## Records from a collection
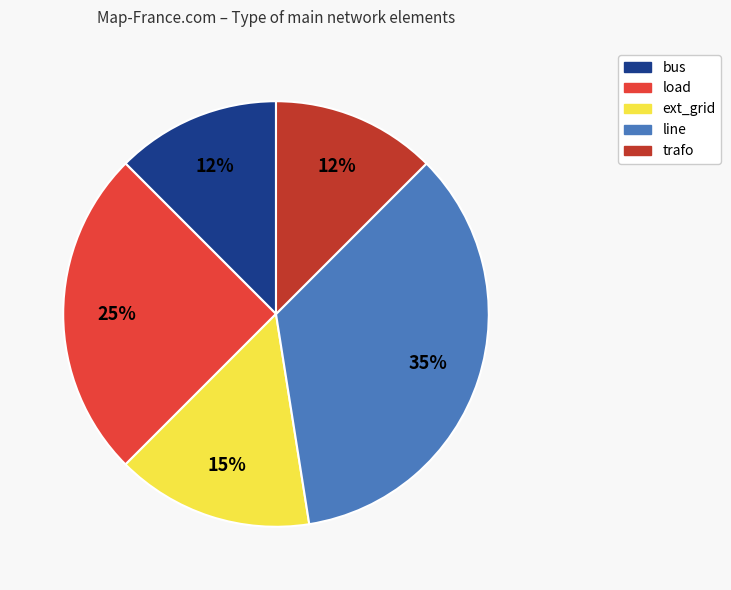

Is there any slice that represents more than half of the pie?

No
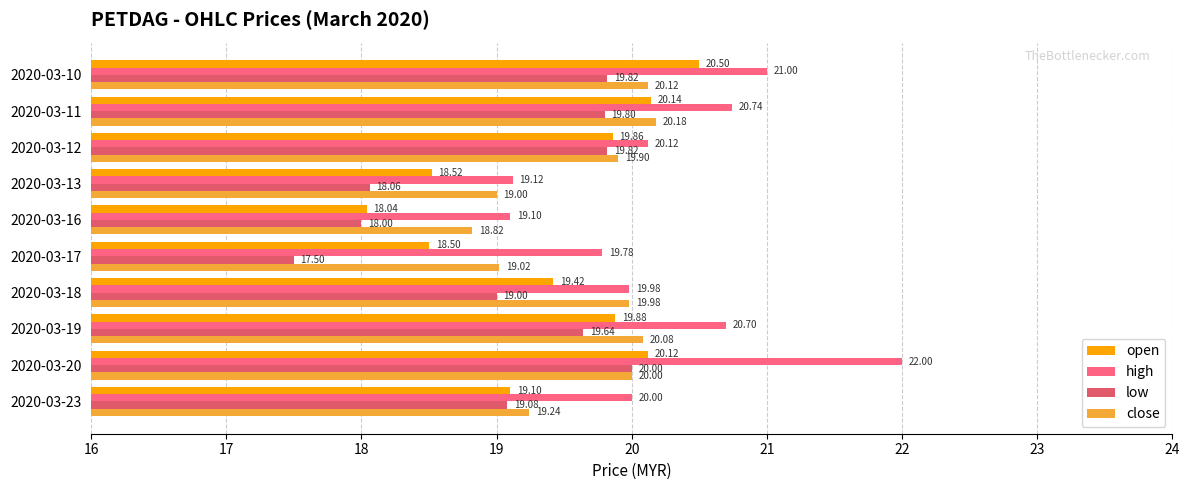

Rank the series by their average value, from lowest to highest.

low, open, close, high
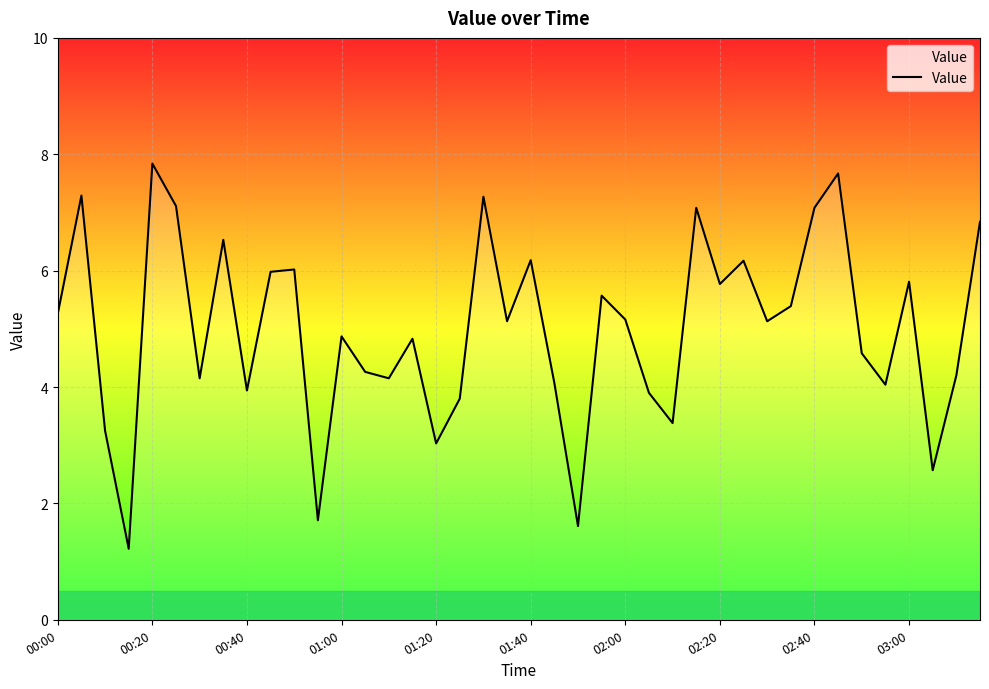

What is the greatest value displayed?

7.8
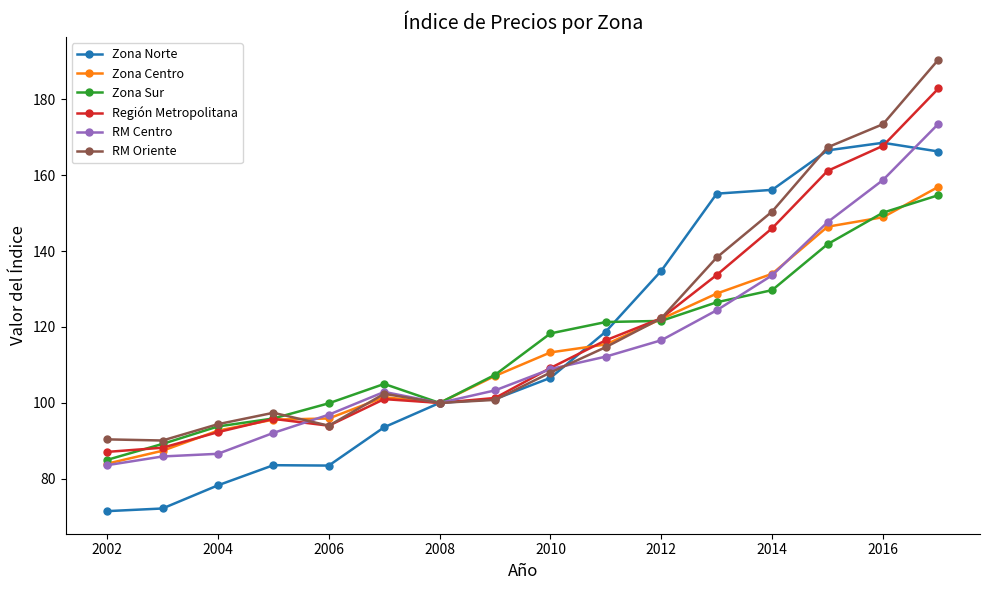

True or false: RM Centro has more than 2 points higher than both neighbors.

False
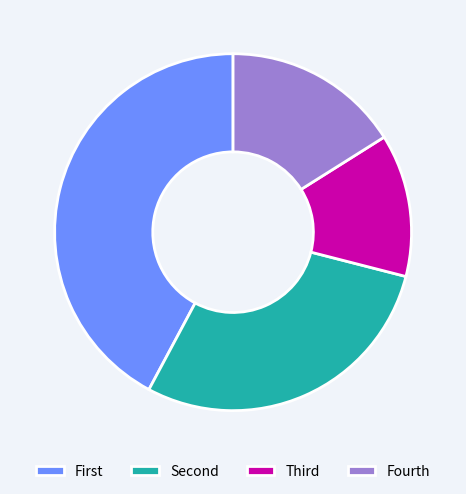

Is Fourth the majority of the pie?

No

## PROMPT
Quote every line of the material above word for word, omitting the pictures.

## EXERCISE RESPONSE
Is there any slice that represents more than half of the pie?

No

Rank the series by their average value, from lowest to highest.

low, open, close, high

What is the greatest value displayed?

7.8

True or false: RM Centro has more than 2 points higher than both neighbors.

False

Is Fourth the majority of the pie?

No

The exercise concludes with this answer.